By mid-afternoon, our physical and emotional energy was flagging. Around 3:00 o’clock, a CNA brought in a tray with a pot of coffee and two snack boxes. There were cheese and crackers, peanut butter, fruit, and cookies. Rob and I didn’t know we needed anything, but that unexpected gift of food and compassion gave us a badly needed energy boost, and we were deeply appreciative.
Rob’s companionship was another thing I wouldn’t have asked for or expected. The last time we had spent a full day visiting was when his wife Erica had brain surgery. He must have remembered how important it was to have companionship on that difficult day.
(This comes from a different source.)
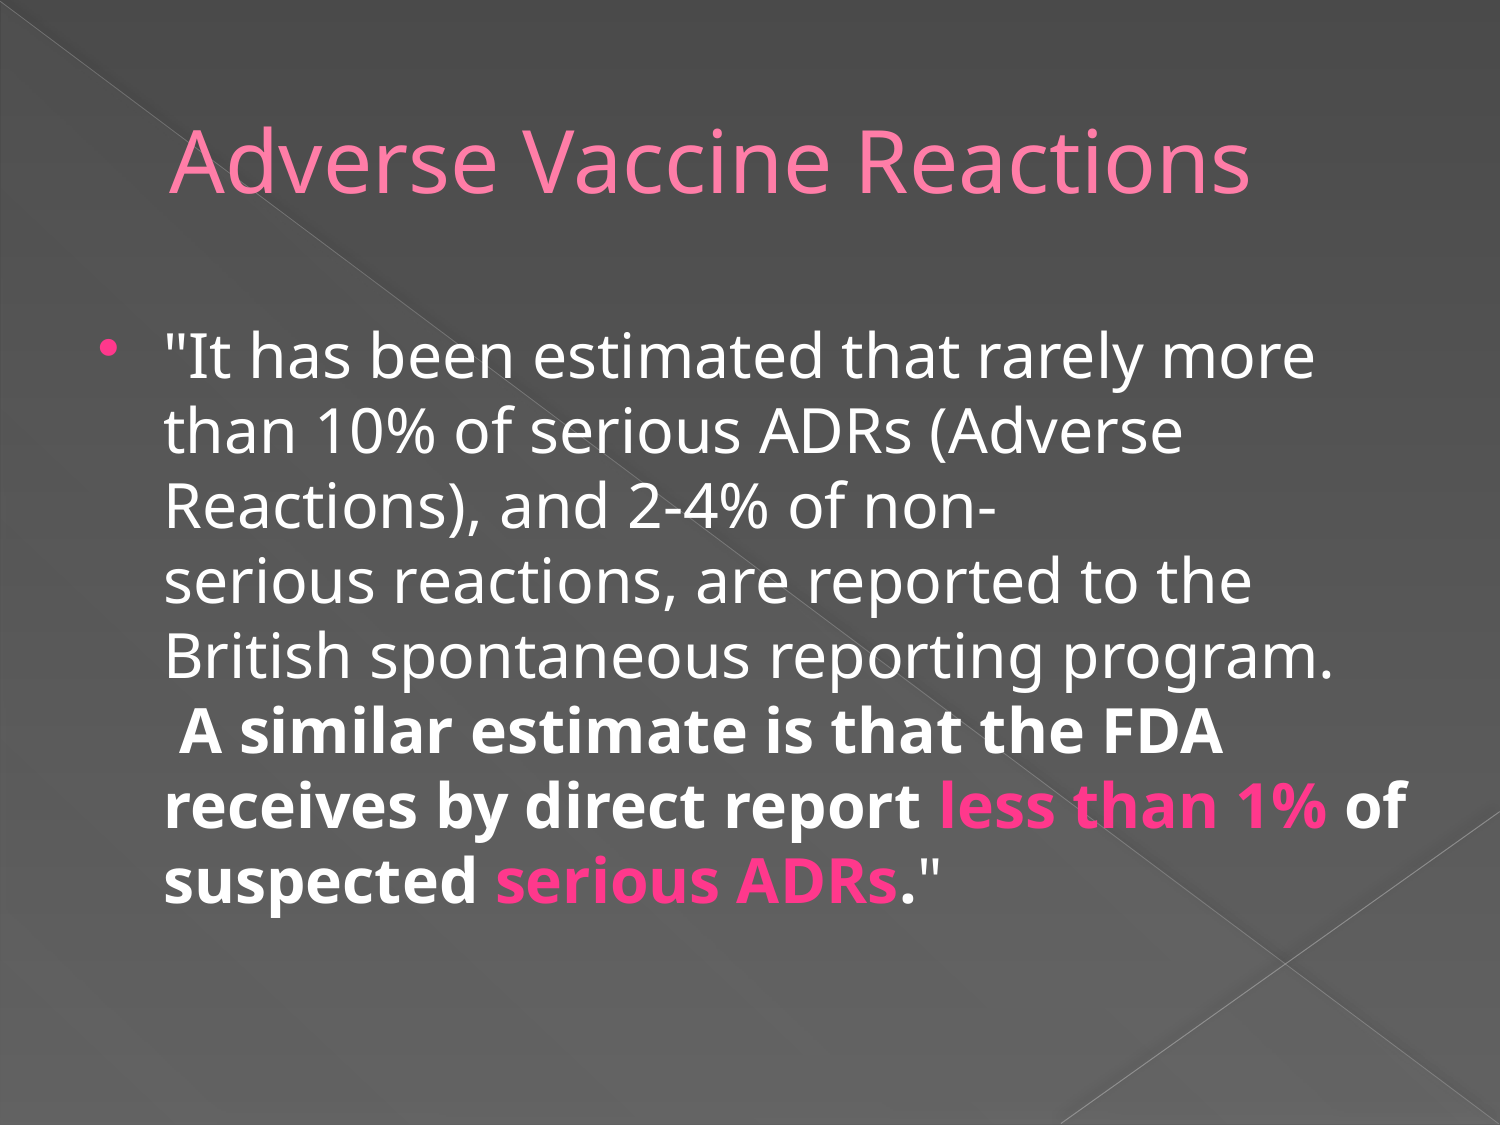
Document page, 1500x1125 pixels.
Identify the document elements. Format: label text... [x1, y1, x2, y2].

list "It has been estimated that rarely more than 10% of serious ADRs (Adverse Reactions), and 2-4% of non-serious reactions, are reported to the British spontaneous reporting program. A similar estimate is that the FDA receives by direct report less than 1% of suspected serious ADRs." [75, 308, 1425, 1059]
title Adverse Vaccine Reactions [75, 43, 1425, 274]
For him to be with me through the entire day was an incredible gift.
Annie stopped in after work. She couldn’t believe that Jean had been so alert on Sunday afternoon and was now so close to death. We all sat next to Jean’s bed and watched her struggle for each breath. Julie came in frequently to check on her and to administer more doses of morphine and anti-anxiety medication.
Shortly before 6:00 p.m., Alex came into the room. All four of us noticed a sudden change in Jean’s breathing. I heard a few gurgling sounds. I stood up and went to her side. I took her hand in mine and told her once again that it was okay to let go. Within a minute the gasps and gurgles stopped. She was gone.
I kissed her forehead and said goodbye. Julie looked in and we told her it was over. She removed the IV, hugged me, and then pulled the curtain, closed the door and left us to grieve as a family. There were tears and hugs and a sense of shock and sadness, as well as relief that she was no longer struggling.
After Robert and Annie left, Alex and I went back into Jean’s room. Julie joined us. I asked her if I should take Jean’s rings off or if I should let the funeral home handle it. She said, “I think you should take them now.”
I said, “Julie, I need to ask you for a favor. Would you please take them off? I can’t do it. It just feels like a terrible invasion of her personal property.”
Julie said, “Of course.” She took them off and put them in a pink denture cup. She drew a heart on the lid and handed it to me. I put it in my purse. Alex and I gathered up Jean’s clothes and shoes. I kissed her one more time, and we walked out of the room.
I looked at my watch. It was 7:30. I told Alex we couldn’t go home. I wasn’t prepared for trick-or-treaters and there was no way I could be in the house and not open the door.
We walked to a lovely waiting room near the elevators and I called my three brothers and my son Eric. After I’d told Eric the news, he said Melissa, our 8-year-old granddaughter wanted to talk to me. She was crying when she asked, “Grandma, is Aunt Jean going to be okay?”
I said, “Yes, sweetheart. She is. She died, but she’s going to be with God now. She’ll get to be with her sister, her husband, and all of other the people she loved who died before she did. She’s going to be fine.”
Melissa sniffled and said, “Okay, Grandma.”
After that, we drove to Jean’s favorite restaurant and had a good meal and a glass of wine in her honor.
My emotions were a tangle of stunned sadness and relief. The pain in my back and legs was searing. Through dinner, Alex and I talked about what would need to happen next. We had six to start the process of cleaning out Jean’s apartment and settling her estate before I checked into the hospital for my back surgery.
We knew it was going to be difficult, but we also knew that we had the support of family and friends and that we would figure it out one day at a time. When we were certain that there would be no more trick-or-treaters, we went home and fell into a deep, exhausted sleep.